begin

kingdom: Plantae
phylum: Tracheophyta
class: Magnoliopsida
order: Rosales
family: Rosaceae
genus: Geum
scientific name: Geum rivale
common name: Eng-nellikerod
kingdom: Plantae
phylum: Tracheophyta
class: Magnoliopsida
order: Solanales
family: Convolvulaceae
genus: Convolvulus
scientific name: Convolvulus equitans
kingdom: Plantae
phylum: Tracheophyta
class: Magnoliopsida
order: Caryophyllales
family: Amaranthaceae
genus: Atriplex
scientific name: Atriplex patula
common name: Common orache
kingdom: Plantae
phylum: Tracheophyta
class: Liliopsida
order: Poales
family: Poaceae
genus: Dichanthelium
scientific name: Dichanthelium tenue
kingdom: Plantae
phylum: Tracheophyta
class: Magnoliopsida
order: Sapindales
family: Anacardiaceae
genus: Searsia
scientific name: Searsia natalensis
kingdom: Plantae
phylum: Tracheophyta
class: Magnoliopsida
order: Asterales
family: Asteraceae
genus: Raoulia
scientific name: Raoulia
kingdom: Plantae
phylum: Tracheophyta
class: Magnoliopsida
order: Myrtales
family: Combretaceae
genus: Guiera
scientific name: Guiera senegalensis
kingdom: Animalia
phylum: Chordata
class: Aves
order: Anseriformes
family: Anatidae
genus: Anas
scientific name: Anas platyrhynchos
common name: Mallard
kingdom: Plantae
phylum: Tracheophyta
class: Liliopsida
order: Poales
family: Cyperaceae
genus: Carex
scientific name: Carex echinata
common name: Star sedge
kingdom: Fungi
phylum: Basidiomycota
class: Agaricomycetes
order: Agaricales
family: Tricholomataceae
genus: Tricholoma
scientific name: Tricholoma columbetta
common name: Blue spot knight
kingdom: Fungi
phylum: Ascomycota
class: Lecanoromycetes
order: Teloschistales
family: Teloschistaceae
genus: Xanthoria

end

**REQUIREMENT:** Select every line of the data above that contains the string "order", treating uppercase and lowercase as distinct, and copy each line in full.

**WORKED SOLUTION:**
order: Rosales
order: Solanales
order: Caryophyllales
order: Poales
order: Sapindales
order: Asterales
order: Myrtales
order: Anseriformes
order: Poales
order: Agaricales
order: Teloschistales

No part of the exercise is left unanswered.